*** Data in this exercise Section Begins ***

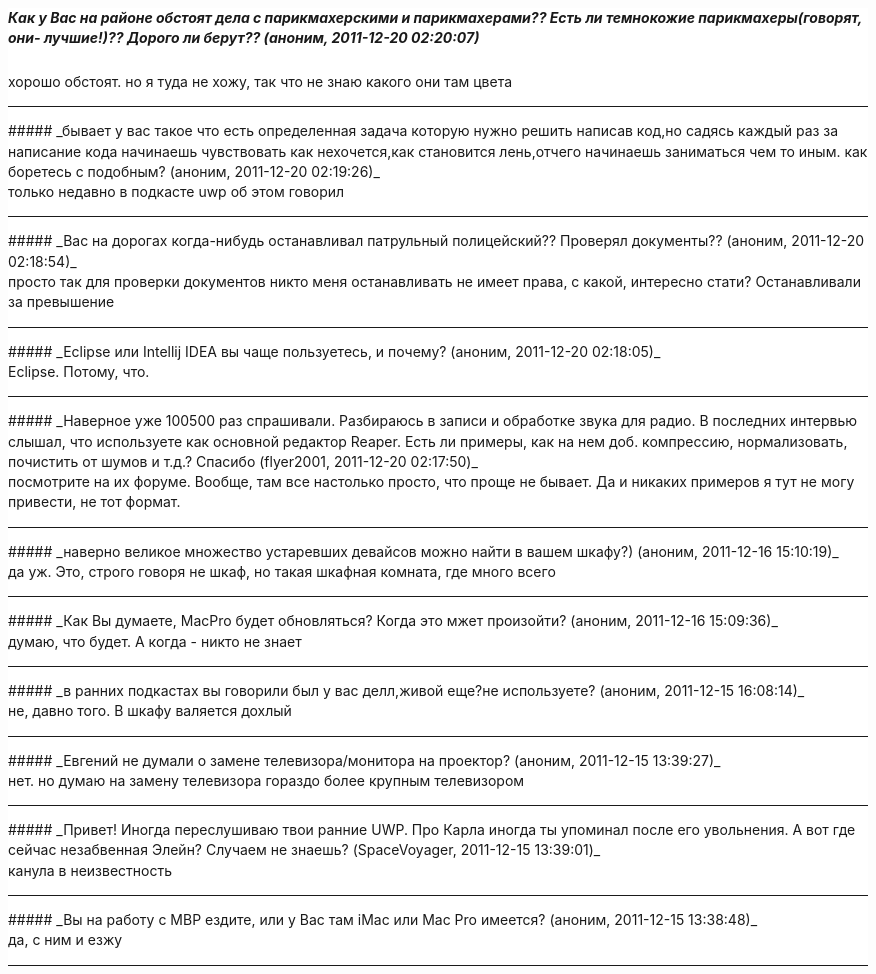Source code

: ##### _Как у Вас на районе обстоят дела с парикмахерскими и парикмахерами?? Есть ли темнокожие парикмахеры(говорят, они- лучшие!)?? Дорого ли берут??  (аноним, 2011-12-20 02:20:07)_</br>
хорошо обстоят. но я туда не хожу, так что не знаю какого они там цвета
<hr/>
##### _бывает у вас такое что есть определенная задача которую нужно решить написав код,но садясь каждый раз за написание кода начинаешь чувствовать как нехочется,как становится лень,отчего начинаешь заниматься чем то иным. как боретесь с подобным?  (аноним, 2011-12-20 02:19:26)_</br>
только недавно в подкасте uwp об этом говорил
<hr/>
##### _Вас на дорогах когда-нибудь останавливал патрульный полицейский?? Проверял документы??  (аноним, 2011-12-20 02:18:54)_</br>
просто так для проверки документов никто меня останавливать не имеет права, с какой, интересно стати? Останавливали за превышение
<hr/>
##### _Eclipse или Intellij IDEA вы чаще пользуетесь, и почему?  (аноним, 2011-12-20 02:18:05)_</br>
Eclipse. Потому, что.
<hr/>
##### _Наверное уже 100500 раз спрашивали. Разбираюсь в записи и обработке звука для радио. В последних интервью слышал, что используете как основной редактор Reaper. Есть ли примеры, как на нем доб. компрессию, нормализовать, почистить от шумов и т.д.? Спасибо  (flyer2001, 2011-12-20 02:17:50)_</br>
посмотрите на их форуме. Вообще, там все настолько просто, что проще не бывает. Да и никаких примеров я тут не могу привести, не тот формат.
<hr/>
##### _наверно великое множество устаревших девайсов можно найти в вашем шкафу?)  (аноним, 2011-12-16 15:10:19)_</br>
да уж. Это, строго говоря не шкаф, но такая шкафная комната, где много всего
<hr/>
##### _Как Вы думаете, MacPro будет обновляться? Когда это мжет произойти?  (аноним, 2011-12-16 15:09:36)_</br>
думаю, что будет. А когда - никто не знает
<hr/>
##### _в ранних подкастах вы говорили был у вас делл,живой еще?не используете?  (аноним, 2011-12-15 16:08:14)_</br>
не, давно того. В шкафу валяется дохлый
<hr/>
##### _Евгений не думали о замене телевизора/монитора на проектор?  (аноним, 2011-12-15 13:39:27)_</br>
нет. но думаю на замену телевизора гораздо более крупным телевизором
<hr/>
##### _Привет! Иногда переслушиваю твои ранние UWP. Про Карла иногда ты упоминал после его увольнения. А вот где сейчас незабвенная Элейн? Случаем не знаешь?  (SpaceVoyager, 2011-12-15 13:39:01)_</br>
канула в неизвестность
<hr/>
##### _Вы на работу с MBP ездите, или у Вас там iMac или Mac Pro имеется?  (аноним, 2011-12-15 13:38:48)_</br>
да, с ним и езжу
<hr/>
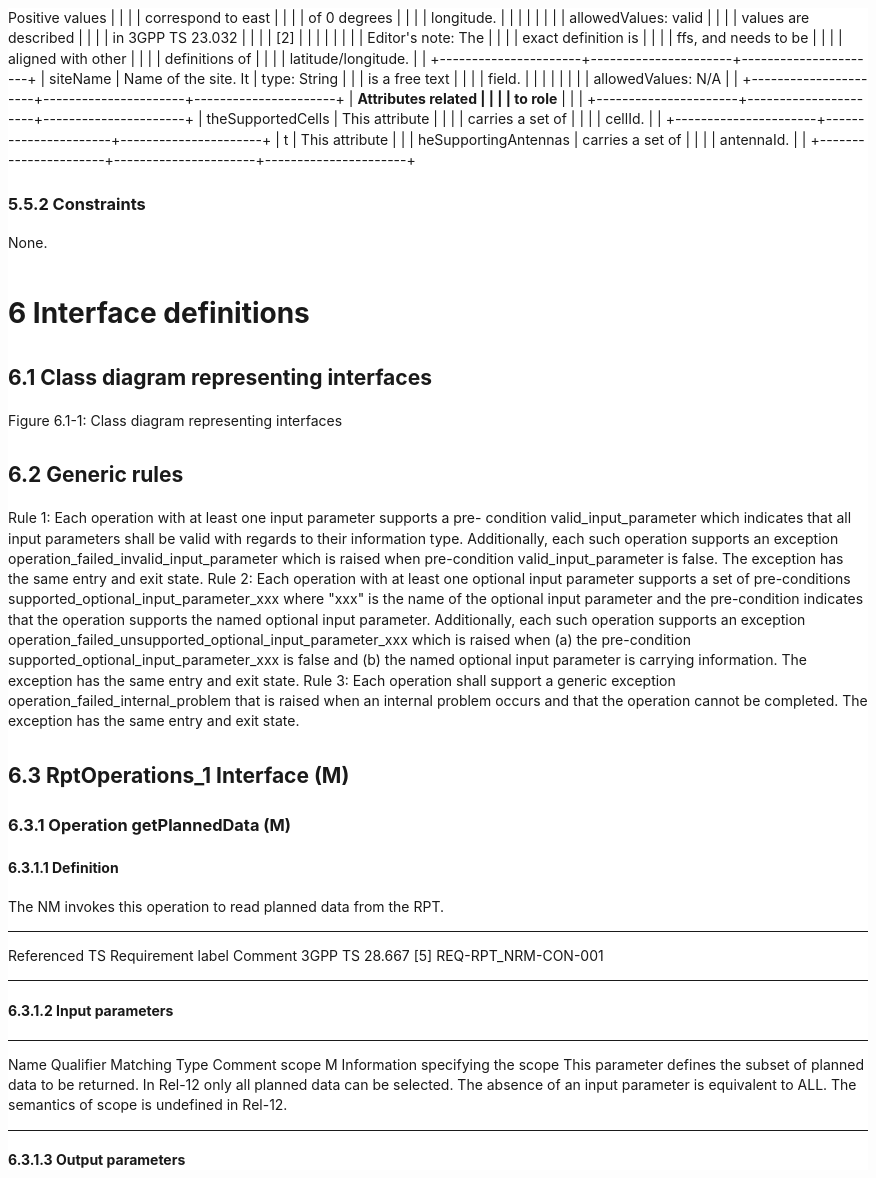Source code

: Positive values | | | | correspond to east | | | | of 0 degrees | | | | longitude. | | | | | | | | allowedValues: valid | | | | values are described | | | | in 3GPP TS 23.032 | | | | [2] | | | | | | | | Editor's note: The | | | | exact definition is | | | | ffs, and needs to be | | | | aligned with other | | | | definitions of | | | | latitude/longitude. | | +----------------------+----------------------+----------------------+ | siteName | Name of the site. It | type: String | | | is a free text | | | | field. | | | | | | | | allowedValues: N/A | | +----------------------+----------------------+----------------------+ | **Attributes related | | | | to role** | | | +----------------------+----------------------+----------------------+ | theSupportedCells | This attribute | | | | carries a set of | | | | cellId. | | +----------------------+----------------------+----------------------+ | t | This attribute | | | heSupportingAntennas | carries a set of | | | | antennaId. | | +----------------------+----------------------+----------------------+
### 5.5.2 Constraints
None.
# 6 Interface definitions
## 6.1 Class diagram representing interfaces
Figure 6.1-1: Class diagram representing interfaces
## 6.2 Generic rules
Rule 1: Each operation with at least one input parameter supports a pre-
condition valid_input_parameter which indicates that all input parameters
shall be valid with regards to their information type. Additionally, each such
operation supports an exception operation_failed_invalid_input_parameter which
is raised when pre-condition valid_input_parameter is false. The exception has
the same entry and exit state.
Rule 2: Each operation with at least one optional input parameter supports a
set of pre-conditions supported_optional_input_parameter_xxx where \"xxx\" is
the name of the optional input parameter and the pre-condition indicates that
the operation supports the named optional input parameter. Additionally, each
such operation supports an exception
operation_failed_unsupported_optional_input_parameter_xxx which is raised when
(a) the pre-condition supported_optional_input_parameter_xxx is false and (b)
the named optional input parameter is carrying information. The exception has
the same entry and exit state.
Rule 3: Each operation shall support a generic exception
operation_failed_internal_problem that is raised when an internal problem
occurs and that the operation cannot be completed. The exception has the same
entry and exit state.
## 6.3 RptOperations_1 Interface (M)
### 6.3.1 Operation getPlannedData (M)
#### 6.3.1.1 Definition
The NM invokes this operation to read planned data from the RPT.
* * *
Referenced TS Requirement label Comment 3GPP TS 28.667 [5] REQ-RPT_NRM-CON-001
* * *
#### 6.3.1.2 Input parameters
* * *
Name Qualifier Matching Type Comment scope M Information specifying the scope
This parameter defines the subset of planned data to be returned. In Rel-12
only all planned data can be selected. The absence of an input parameter is
equivalent to ALL. The semantics of scope is undefined in Rel-12.
* * *
#### 6.3.1.3 Output parameters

*** Data in this exercise Section Ends ***

→ About this exercise
In the entries above, please find the line with "не, давно того. В шкафу валяется дохлый" and the line with "##### _Привет! Иногда", then write out exactly those two lines and every line between them, and nothing more.

→ Answer space
не, давно того. В шкафу валяется дохлый
<hr/>
##### _Евгений не думали о замене телевизора/монитора на проектор?  (аноним, 2011-12-15 13:39:27)_</br>
нет. но думаю на замену телевизора гораздо более крупным телевизором
<hr/>
##### _Привет! Иногда переслушиваю твои ранние UWP. Про Карла иногда ты упоминал после его увольнения. А вот где сейчас незабвенная Элейн? Случаем не знаешь?  (SpaceVoyager, 2011-12-15 13:39:01)_</br>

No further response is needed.